ACTIVITY:
With pictures excluded, copy word for word the lines in the data below from the line containing "Figure 3: Input image" through the line containing "Figure 5. Diagnostic".
---- SUPPLIED MATERIAL
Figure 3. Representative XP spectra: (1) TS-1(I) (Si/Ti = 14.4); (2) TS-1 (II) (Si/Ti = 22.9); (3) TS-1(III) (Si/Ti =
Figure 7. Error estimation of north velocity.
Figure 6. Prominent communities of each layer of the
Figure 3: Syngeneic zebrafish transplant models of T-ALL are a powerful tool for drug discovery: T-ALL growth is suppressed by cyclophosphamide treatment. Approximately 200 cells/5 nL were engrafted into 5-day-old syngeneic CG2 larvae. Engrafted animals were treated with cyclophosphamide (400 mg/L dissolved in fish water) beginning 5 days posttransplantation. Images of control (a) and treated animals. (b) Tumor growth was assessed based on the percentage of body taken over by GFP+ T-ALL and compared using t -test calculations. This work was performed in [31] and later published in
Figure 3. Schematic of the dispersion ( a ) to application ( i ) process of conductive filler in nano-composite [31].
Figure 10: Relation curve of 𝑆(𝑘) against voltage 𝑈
--------
---- SUPPLIED MATERIAL
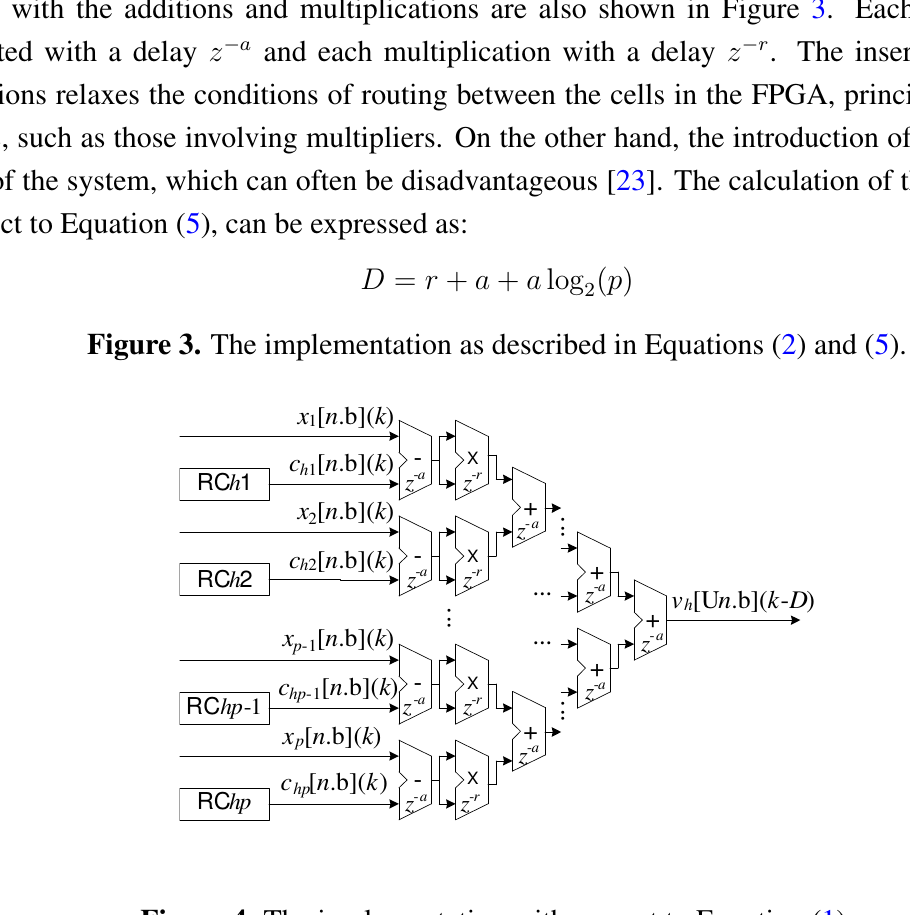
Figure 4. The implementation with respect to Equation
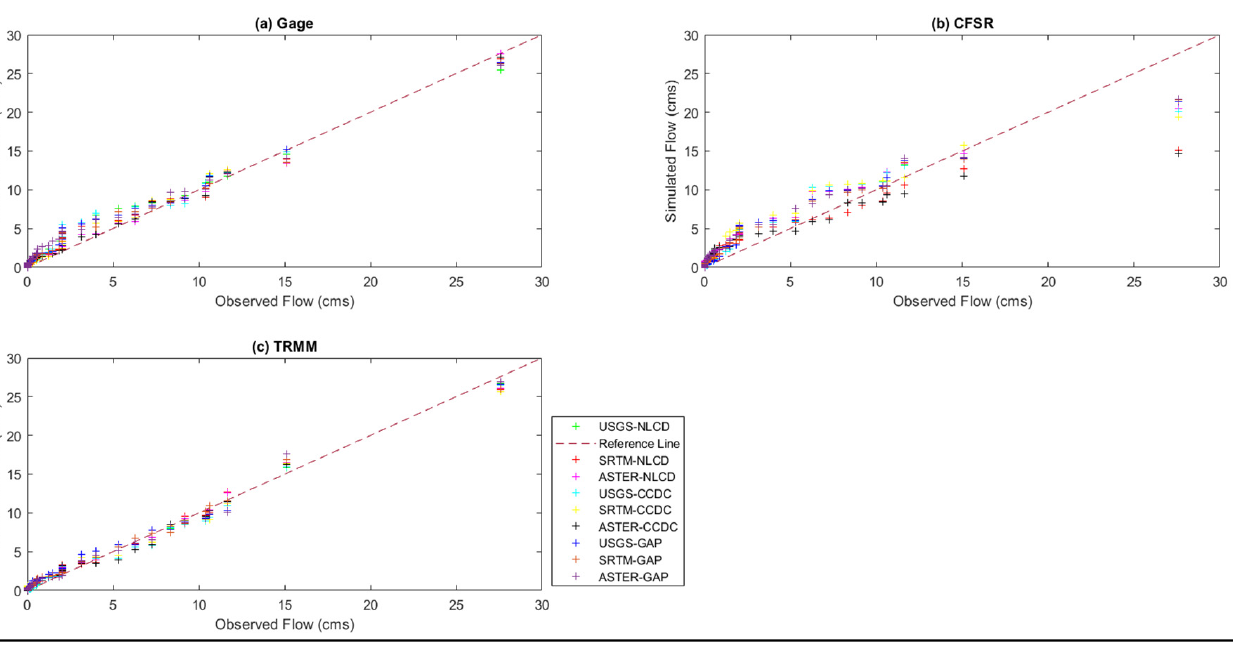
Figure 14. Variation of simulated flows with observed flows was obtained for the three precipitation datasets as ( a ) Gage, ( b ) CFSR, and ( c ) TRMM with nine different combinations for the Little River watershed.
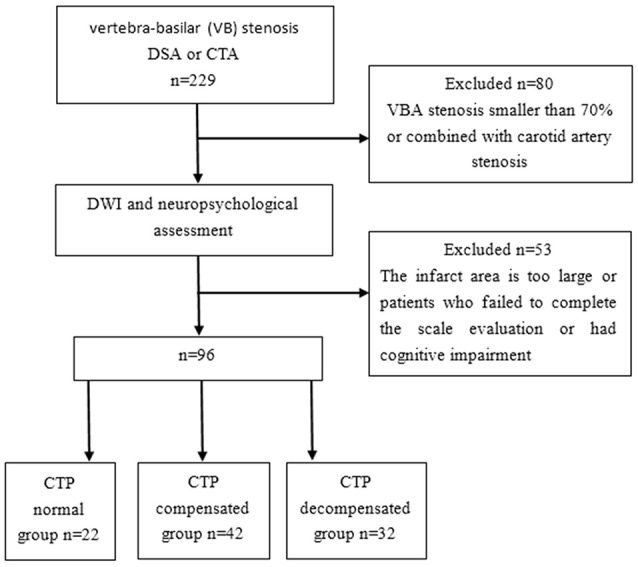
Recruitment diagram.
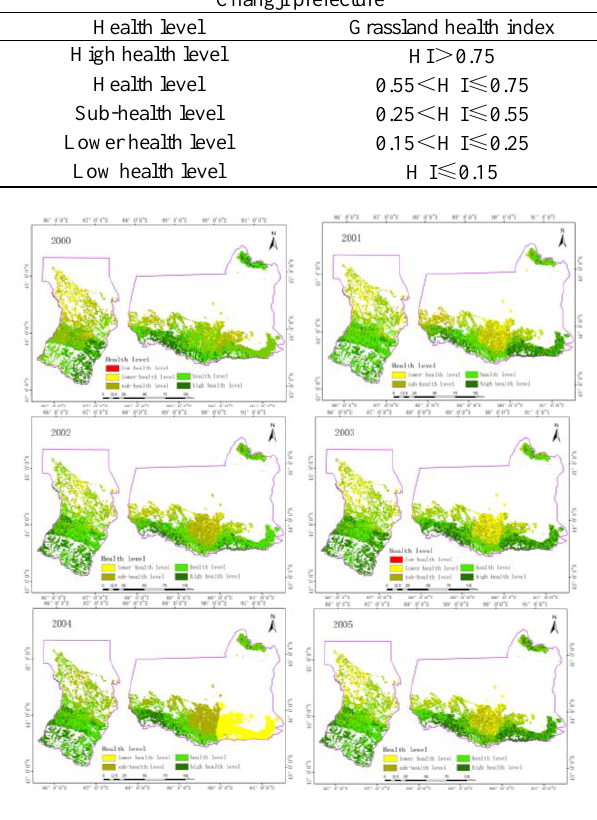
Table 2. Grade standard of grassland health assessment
--------
---- SUPPLIED MATERIAL
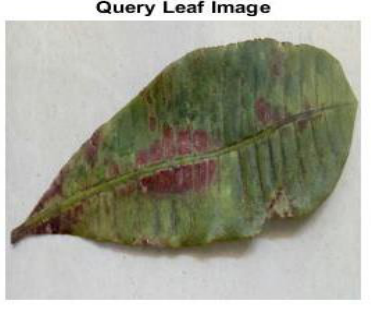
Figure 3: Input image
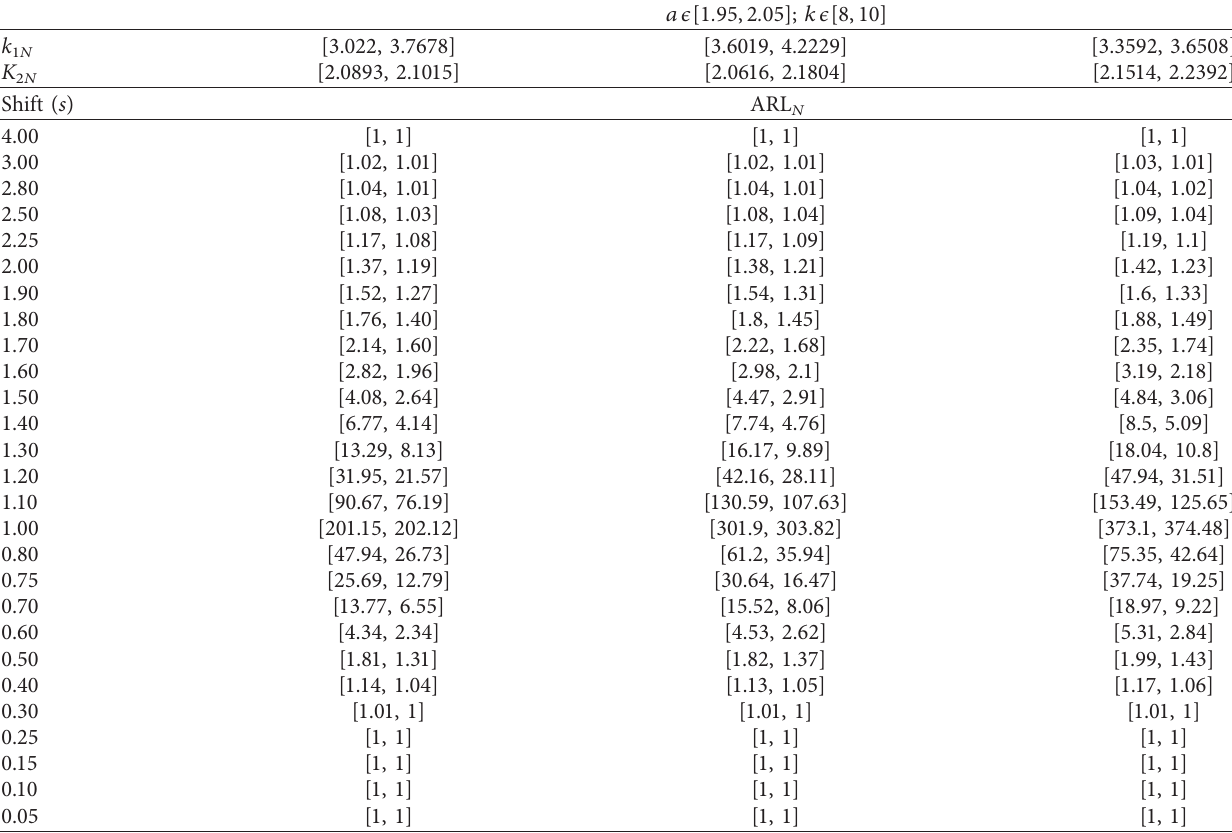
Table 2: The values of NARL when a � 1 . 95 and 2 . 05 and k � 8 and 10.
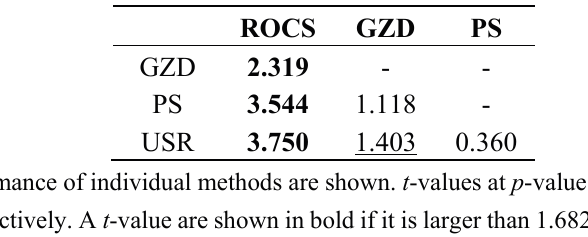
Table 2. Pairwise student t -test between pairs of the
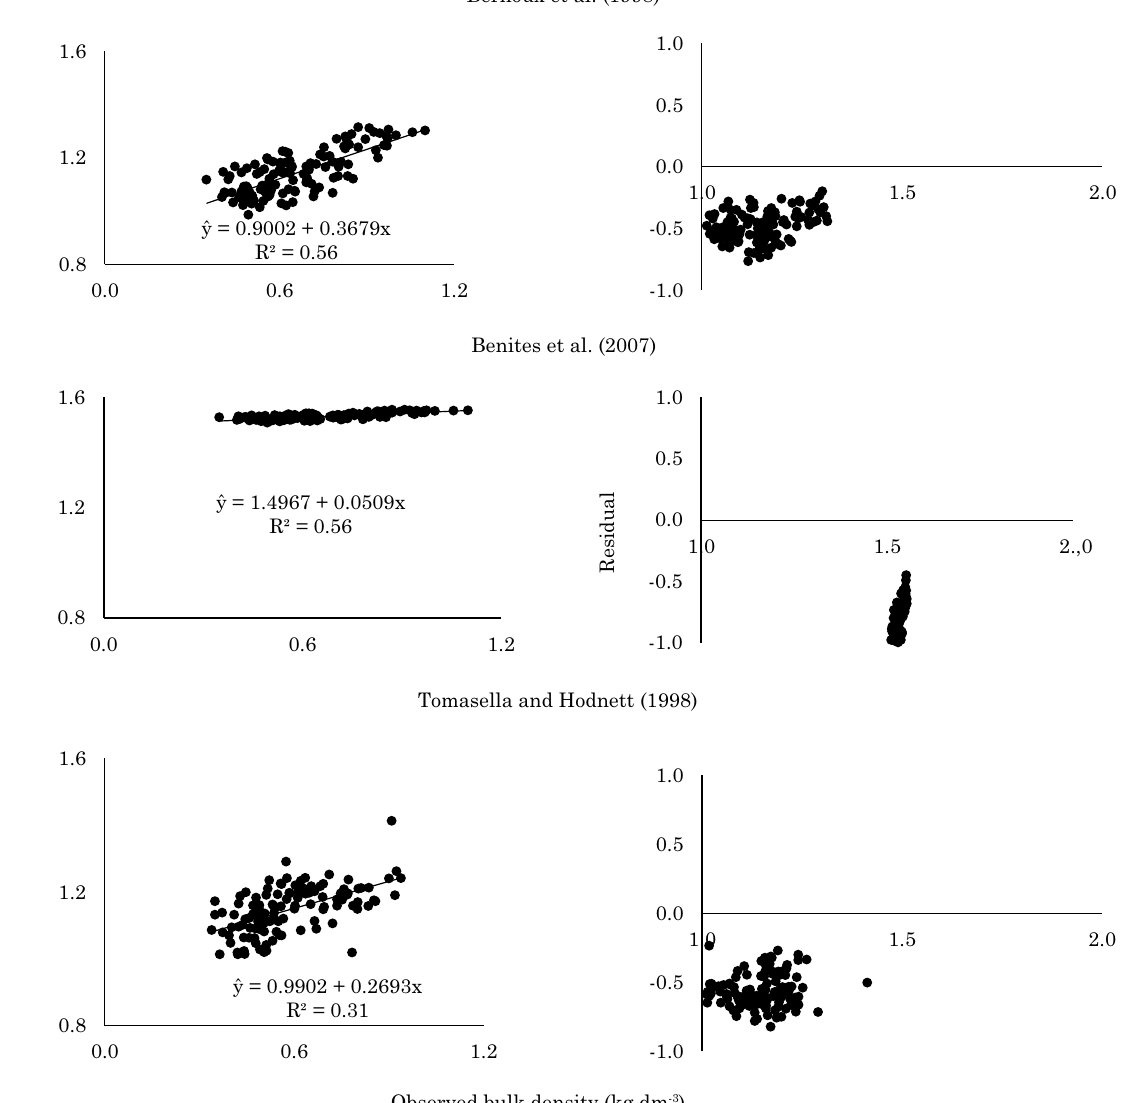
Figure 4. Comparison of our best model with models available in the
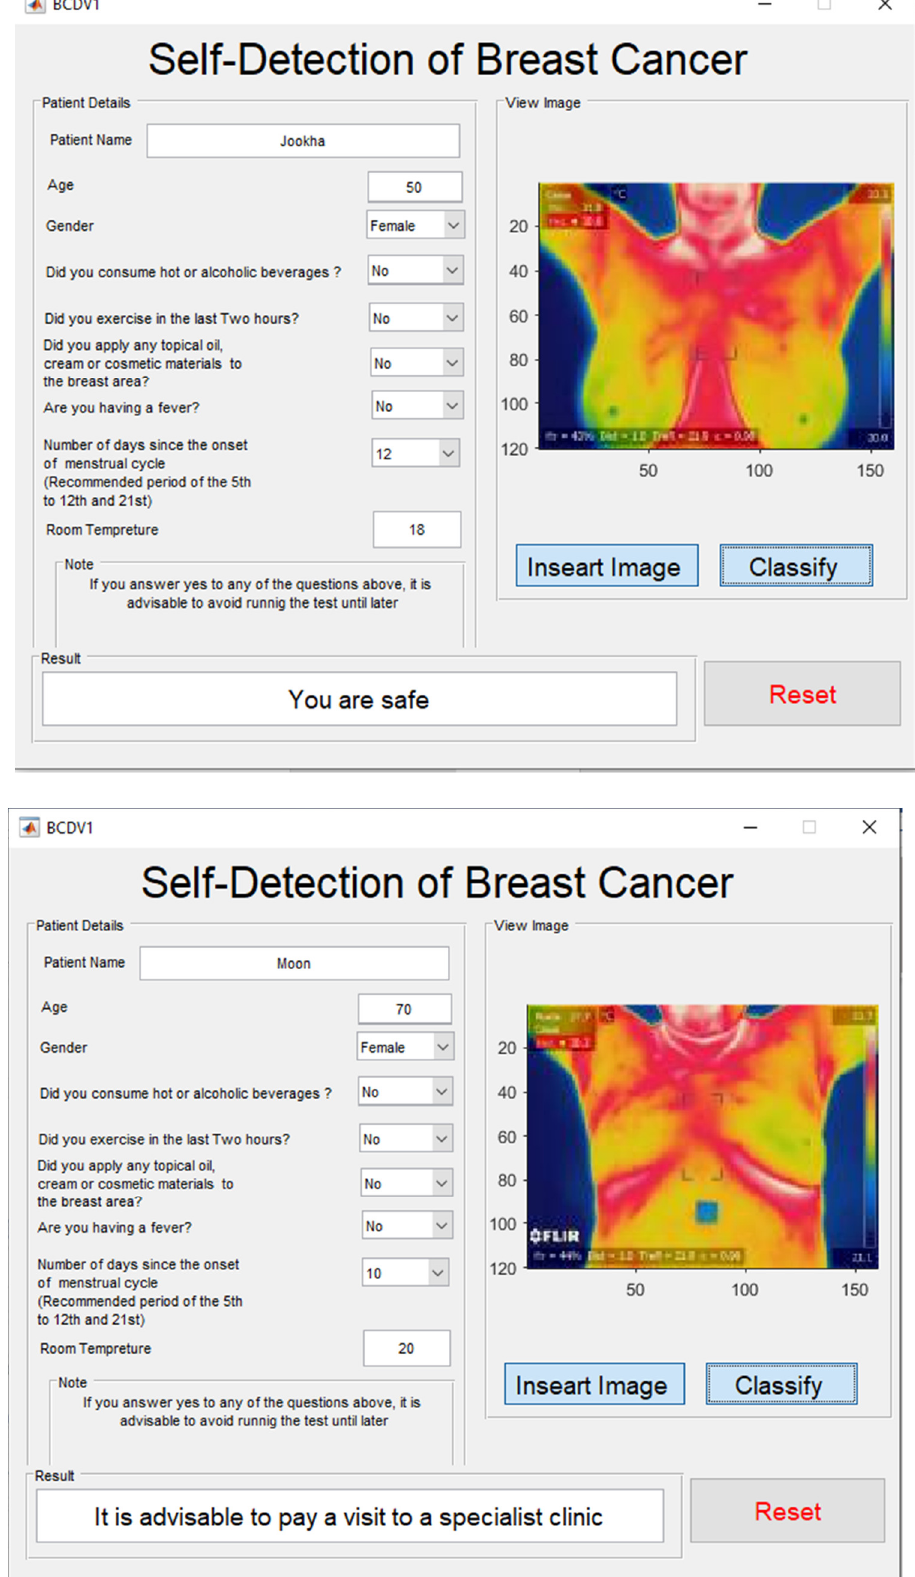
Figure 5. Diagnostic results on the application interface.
--------
TASK ANSWER:
Figure 3: Input image
Table 2: The values of NARL when a � 1 . 95 and 2 . 05 and k � 8 and 10.
Table 2. Pairwise student t -test between pairs of the
Figure 4. Comparison of our best model with models available in the
Figure 5. Diagnostic results on the application interface.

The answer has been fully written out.